パワーも個性もねじ伏せた。朴相賢(パクサンヒョン)が大逆転のV2

雨?水?
勝利のパットを決めた途端に突如、雨脚が強さを増した。15号の関東上陸前に、勝負を決した。
カタコトの日本語を交えたVスピーチで、2度も3度も繰り返したのはギャラリーの足元を気遣う言葉。
「台風が接近する中、どうか気をつけてお帰りください」。
最終日のパワーと個性の争いにも、ひょうひょうと割って入った。この夏のメジャーで自信をつけた韓国出身の34歳が、さらりと大逆転V。朴相賢(パクサンヒョン)が、3年ぶりのツアー2勝目を飾った。

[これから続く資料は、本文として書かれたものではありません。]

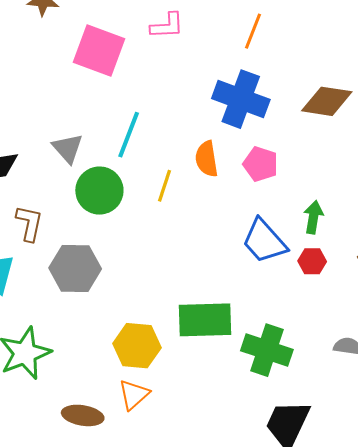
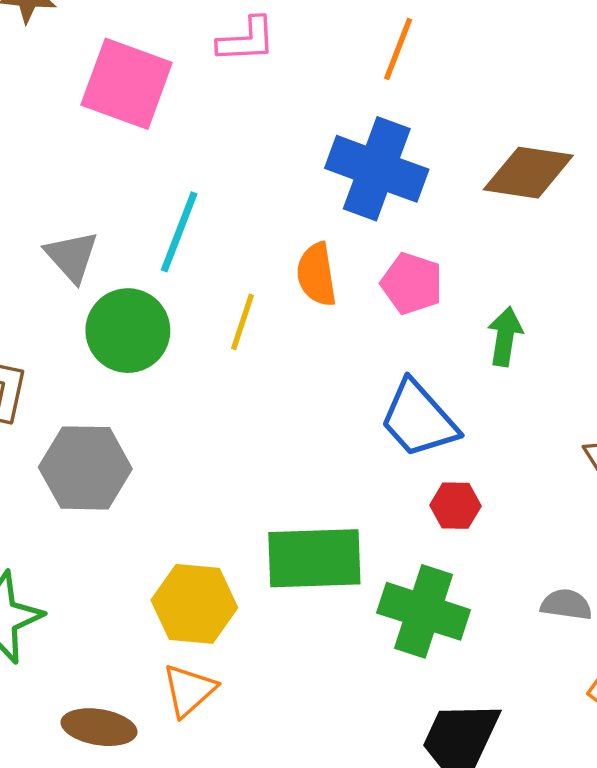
green arrow: (313, 217) -> (505, 336), moved
red hexagon: (312, 261) -> (455, 506), moved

4打差の3位で終えた前日3日目。首位で並んだ飛ばし屋キムと”踊る虎さん”との最終日最終組が決まった時、朴にはひそかな確信がした。
「2人が意識し合っている間に、自分は自分のプレーができれば僕にもチャンスがある」。
序盤から案の定、2人はけん制しあった。
キムの豪打はときおり乱れ、虎さんこと崔虎星(チェホソン)は、5番で池に入れるダブルボギーを打つなど、初日にコース新の62を出したムードはこの日はなかった。
2人の隙を突き、手堅いゴルフで前半3つのバーディ。
ゆさぶりをかけた。

怪物級のキムの飛距離は、はなから気にしなかった。
「僕は距離を出すより、方向性を重視。8割の力で振って、リズム感を大事に。正確さを心掛けてプレーした」と、初日の14番から59ホールでボギーなしのラウンドを続ける安定感で対抗。
また、踊る虎さんは45歳。朴には大先輩だ。昨季、米で独特のスイングが注目されて以降、ますますサービス精神旺盛だが、それも朴には母国ツアーで見慣れた光景である。
「先輩のパフォーマンスが僕には特に影響しなかったし、自分のゴルフに集中できた」と、13番では伸び悩む2人の間をぬって13メートルをねじ込むバーディ。そこから3連続を奪って一気に勝機を引き寄せた。

昨年は、母国で初の賞金王に。アジアンツアーでは賞金2位につけた。活躍の場を世界に広げた今季、7月はミズノオープン3位Tの権利で、全英オープンにも2年連続出場。当地でアジア勢最高位の16位タイの成績を収めた。
「強い選手に交じって自分がいま世界でどのくらいの位置かが見極められた」と、大きな自信を持ち帰った。「それが今週の結果につながった」。
パワーにも、個性にも惑わされない信念は、メジャー舞台で培った。

6歳と1歳の二男児の父。先週は苦手な福岡・芥屋(けや)で、また予選落ちを喫していったん母国の自宅に帰った際に、長男のシウォン君が満月の夜に願い事を書く幼稚園の行事で「パパが今週優勝しますように」と、書いてくれたらしい。
愛息の祈りが届いた。
2週後、再びの帰省は日・亜・韓に加えて今や欧州ツアーのシード選手として母国に凱旋だ。
史上初の日亜韓3ツアー共催「シンハンドンヘオープン(9月19日〜22日、韓国・仁川)」で、朴には自国開催での連覇もかかっており「歴史的な初年度の今年、ぜひ最初の勝者になりたいと思います」。
この日の喜びのまま、母国でもにしきを飾る。